In [1]:
import os
import pandas as pd
import sys

from pathlib import Path

# Custom imports
sys.path.append(os.path.join(
    os.path.abspath('.'), 'notebooks'))

from commons import *

In [4]:
FILE_BBRef_players = 'BBRef_Ids_to_Players.csv'
FILE_BBRef_teams   = 'BBRef_Ids_to_Teams.csv'

In [5]:
df_BBRef_players = pd.read_csv(DIR_raw / FILE_BBRef_players)
df_BBRef_teams   = pd.read_csv(DIR_raw / FILE_BBRef_teams)

## Datasets processing

### Ids to Players

In [None]:
df_BBRef_players = df_BBRef_players[['BBRefName', 'BBRefID', 'BBRefBirthDate']].dropna()

df_BBRef_players['BBRefID']   = df_BBRef_players['BBRefID'].str.capitalize()
df_BBRef_players['BBRefName'] = df_BBRef_players['BBRefName'].apply(lambda s: unicd2ascii(s))

df_BBRef_players.rename(columns={'BBRefName': 'Name',
                                 'BBRefID': 'Id',
                                 'BBRefBirthDate': 'DOB'}, inplace=True)

df_BBRef_players.set_index('Id', inplace=True)
df_BBRef_players.to_csv(DIR_raw / 'Ids_to_Players.csv')

### Ids to Teams 

In [None]:
df_BBRef_teams   = df_BBRef_teams[['BBRef_Team_Name', 'BBRef_Team_Abbreviation']].dropna()
df_BBRef_teams   = df_BBRef_teams.drop_duplicates()

df_BBRef_teams.rename(columns={'BBRef_Team_Name': 'Name',
                               'BBRef_Team_Abbreviation': 'Id'}, inplace=True)

df_BBRef_teams.set_index('Id', inplace=True)
df_BBRef_teams.to_csv(DIR_raw / 'Ids_to_Teams.csv')

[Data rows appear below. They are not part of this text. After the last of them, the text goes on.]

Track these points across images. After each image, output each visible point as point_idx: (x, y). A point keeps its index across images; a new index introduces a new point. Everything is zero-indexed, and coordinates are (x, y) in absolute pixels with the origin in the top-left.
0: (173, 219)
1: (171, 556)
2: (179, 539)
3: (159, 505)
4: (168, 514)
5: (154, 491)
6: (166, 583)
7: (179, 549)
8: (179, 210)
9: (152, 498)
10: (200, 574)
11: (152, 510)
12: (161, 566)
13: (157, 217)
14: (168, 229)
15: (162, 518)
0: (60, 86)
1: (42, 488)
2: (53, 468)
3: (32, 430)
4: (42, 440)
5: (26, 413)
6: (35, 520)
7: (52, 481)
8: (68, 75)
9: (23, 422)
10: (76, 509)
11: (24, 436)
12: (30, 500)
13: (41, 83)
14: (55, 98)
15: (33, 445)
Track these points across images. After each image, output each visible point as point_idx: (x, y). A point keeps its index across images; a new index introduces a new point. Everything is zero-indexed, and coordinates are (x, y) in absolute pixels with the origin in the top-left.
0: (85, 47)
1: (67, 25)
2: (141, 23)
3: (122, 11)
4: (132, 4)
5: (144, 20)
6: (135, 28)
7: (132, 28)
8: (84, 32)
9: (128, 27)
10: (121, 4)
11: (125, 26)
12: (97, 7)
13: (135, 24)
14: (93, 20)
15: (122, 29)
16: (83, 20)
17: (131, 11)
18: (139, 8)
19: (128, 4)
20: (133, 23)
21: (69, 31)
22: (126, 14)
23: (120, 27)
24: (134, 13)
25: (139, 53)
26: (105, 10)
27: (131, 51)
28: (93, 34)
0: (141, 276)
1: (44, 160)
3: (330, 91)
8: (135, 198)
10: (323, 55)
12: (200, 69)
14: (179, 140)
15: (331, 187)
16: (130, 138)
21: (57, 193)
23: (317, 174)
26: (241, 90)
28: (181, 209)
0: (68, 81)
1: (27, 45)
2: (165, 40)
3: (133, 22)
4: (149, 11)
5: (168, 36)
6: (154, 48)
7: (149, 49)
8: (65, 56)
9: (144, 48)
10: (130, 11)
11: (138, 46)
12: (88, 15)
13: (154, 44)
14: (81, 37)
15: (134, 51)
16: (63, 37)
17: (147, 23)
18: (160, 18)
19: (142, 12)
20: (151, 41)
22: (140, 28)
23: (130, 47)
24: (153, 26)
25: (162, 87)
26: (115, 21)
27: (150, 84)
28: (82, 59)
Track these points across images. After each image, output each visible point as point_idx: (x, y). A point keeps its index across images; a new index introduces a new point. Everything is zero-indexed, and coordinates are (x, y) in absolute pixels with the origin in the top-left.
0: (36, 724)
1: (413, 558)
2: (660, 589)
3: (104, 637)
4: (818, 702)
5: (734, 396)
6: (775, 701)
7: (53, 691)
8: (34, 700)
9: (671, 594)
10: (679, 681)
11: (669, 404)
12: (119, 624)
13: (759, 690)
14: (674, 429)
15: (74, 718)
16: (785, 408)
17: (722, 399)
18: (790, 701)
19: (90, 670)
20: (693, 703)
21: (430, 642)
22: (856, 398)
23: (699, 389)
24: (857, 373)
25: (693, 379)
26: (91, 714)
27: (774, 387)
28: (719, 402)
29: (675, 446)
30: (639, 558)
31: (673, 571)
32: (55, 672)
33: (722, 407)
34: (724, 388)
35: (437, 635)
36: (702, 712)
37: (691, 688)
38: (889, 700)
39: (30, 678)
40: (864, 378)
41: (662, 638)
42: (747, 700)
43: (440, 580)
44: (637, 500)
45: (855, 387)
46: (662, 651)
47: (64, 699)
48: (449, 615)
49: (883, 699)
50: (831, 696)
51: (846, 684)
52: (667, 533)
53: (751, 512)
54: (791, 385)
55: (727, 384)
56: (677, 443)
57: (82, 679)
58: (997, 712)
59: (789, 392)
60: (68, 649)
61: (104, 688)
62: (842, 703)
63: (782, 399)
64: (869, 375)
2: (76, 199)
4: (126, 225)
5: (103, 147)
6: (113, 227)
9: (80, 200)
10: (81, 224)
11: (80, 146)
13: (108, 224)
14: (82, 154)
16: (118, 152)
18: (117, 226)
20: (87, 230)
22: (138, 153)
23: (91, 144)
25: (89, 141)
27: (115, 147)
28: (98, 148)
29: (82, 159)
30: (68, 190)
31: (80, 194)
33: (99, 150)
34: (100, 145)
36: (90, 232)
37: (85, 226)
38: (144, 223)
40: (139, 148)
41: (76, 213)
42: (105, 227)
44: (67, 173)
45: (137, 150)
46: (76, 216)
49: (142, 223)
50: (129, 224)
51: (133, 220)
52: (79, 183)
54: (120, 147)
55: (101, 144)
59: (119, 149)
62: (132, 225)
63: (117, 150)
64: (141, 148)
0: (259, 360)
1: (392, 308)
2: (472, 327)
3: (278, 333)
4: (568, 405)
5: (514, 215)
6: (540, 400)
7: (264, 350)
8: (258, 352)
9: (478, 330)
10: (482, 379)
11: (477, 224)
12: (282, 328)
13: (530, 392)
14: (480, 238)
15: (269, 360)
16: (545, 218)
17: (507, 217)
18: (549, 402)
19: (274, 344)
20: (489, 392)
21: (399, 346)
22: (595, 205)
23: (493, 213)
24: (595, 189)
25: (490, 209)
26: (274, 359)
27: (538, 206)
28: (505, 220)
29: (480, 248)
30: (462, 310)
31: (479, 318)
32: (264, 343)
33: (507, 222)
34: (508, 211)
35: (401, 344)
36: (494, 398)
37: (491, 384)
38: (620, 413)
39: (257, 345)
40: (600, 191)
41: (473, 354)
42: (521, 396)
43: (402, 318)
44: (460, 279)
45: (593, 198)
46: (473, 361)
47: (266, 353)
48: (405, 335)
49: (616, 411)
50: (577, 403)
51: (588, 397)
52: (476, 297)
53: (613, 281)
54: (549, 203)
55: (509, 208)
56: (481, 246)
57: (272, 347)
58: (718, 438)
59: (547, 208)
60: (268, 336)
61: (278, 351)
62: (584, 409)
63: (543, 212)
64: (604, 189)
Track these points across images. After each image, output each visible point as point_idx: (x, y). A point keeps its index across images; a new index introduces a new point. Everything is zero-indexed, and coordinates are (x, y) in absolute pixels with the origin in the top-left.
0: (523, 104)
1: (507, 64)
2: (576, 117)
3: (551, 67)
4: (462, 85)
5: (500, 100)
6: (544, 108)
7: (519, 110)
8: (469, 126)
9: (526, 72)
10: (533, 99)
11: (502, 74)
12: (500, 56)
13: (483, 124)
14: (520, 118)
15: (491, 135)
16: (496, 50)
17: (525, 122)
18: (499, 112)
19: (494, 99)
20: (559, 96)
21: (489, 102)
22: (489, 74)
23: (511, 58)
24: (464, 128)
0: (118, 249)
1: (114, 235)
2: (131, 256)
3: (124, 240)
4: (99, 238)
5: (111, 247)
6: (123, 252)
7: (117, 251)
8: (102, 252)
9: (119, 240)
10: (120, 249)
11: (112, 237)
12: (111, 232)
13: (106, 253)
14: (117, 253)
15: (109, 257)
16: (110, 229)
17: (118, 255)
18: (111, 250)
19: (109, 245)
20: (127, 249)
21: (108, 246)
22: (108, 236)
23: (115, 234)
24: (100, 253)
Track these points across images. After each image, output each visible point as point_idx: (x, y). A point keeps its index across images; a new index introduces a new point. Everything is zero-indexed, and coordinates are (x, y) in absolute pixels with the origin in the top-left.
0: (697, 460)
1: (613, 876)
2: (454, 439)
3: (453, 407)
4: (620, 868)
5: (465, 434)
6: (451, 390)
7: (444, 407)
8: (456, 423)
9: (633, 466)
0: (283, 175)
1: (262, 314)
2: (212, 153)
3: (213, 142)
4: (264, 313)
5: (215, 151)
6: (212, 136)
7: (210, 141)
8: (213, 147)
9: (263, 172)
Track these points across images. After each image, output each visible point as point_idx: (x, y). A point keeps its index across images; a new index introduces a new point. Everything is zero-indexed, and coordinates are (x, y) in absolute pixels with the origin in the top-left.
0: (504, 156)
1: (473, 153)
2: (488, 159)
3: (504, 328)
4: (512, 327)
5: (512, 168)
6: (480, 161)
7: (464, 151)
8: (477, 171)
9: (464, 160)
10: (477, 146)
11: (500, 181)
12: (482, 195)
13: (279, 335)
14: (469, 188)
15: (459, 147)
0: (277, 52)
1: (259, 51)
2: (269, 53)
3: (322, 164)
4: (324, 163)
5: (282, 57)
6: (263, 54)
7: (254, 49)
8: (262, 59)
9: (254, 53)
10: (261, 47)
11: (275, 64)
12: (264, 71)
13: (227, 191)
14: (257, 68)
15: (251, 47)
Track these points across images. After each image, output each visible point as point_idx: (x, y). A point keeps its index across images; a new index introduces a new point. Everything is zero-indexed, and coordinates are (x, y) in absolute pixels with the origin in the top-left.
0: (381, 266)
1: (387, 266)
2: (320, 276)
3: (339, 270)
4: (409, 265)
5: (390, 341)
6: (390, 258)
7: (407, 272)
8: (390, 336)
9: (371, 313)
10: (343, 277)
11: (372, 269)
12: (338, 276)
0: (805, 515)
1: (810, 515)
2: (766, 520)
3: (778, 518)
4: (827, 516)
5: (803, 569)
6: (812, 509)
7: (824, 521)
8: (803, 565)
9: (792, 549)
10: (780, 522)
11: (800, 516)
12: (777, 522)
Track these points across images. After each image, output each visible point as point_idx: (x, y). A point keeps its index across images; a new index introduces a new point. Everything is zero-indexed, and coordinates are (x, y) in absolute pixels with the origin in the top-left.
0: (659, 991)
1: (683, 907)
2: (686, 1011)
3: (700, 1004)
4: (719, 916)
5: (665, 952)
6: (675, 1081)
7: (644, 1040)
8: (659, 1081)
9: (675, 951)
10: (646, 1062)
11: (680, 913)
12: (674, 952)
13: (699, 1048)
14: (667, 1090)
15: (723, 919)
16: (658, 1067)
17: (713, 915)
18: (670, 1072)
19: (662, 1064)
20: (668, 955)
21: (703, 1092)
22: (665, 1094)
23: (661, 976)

### Polish NBA players, teams and league data

In [2]:
TYPE_game = 'RS'

In [3]:
if TYPE_game == 'PO':
    src_dir_pace    = DIR_raw_po_pace
    src_dir_teams   = DIR_raw_po_teams
    src_dir_players = DIR_raw_po_players
    
    dst_dir_league  = DIR_pro_po_league
    dst_dir_teams   = DIR_pro_po_teams
    dst_dir_players = DIR_pro_po_players
elif TYPE_game == 'RS':
    src_dir_pace    = DIR_raw_rs_pace
    src_dir_teams   = DIR_raw_rs_teams
    src_dir_players = DIR_raw_rs_players
    
    dst_dir_league  = DIR_pro_rs_league
    dst_dir_teams   = DIR_pro_rs_teams
    dst_dir_players = DIR_pro_rs_players
else:
    raise ValueError('Only NBA regular seasons or playoffs can be processed.')

In [4]:
for y in range(YEAR_start, YEAR_end + 1):
    filename = year2filename(y)
    
    df_pace    = pd.read_csv(src_dir_pace / filename)
    df_teams   = pd.read_csv(src_dir_teams / filename)
    df_players = pd.read_csv(src_dir_players / filename)
    
    df_teams   = pd.merge(df_teams, df_pace, on='Team')
    
    # Filter out data with less than min GP
    df_teams   = df_teams[df_teams['GP'] >= GP_min]
    df_players = df_players[df_players['GP'] >= GP_min]
    
    df_league  = pd.DataFrame(df_teams.drop('Team', 1).mean())
    df_league  = df_league.T
    
    df_teams.to_csv(dst_dir_teams / filename, index=False)
    df_players.to_csv(dst_dir_players / filename, index=False)
    df_league.to_csv(dst_dir_league / filename, index=False)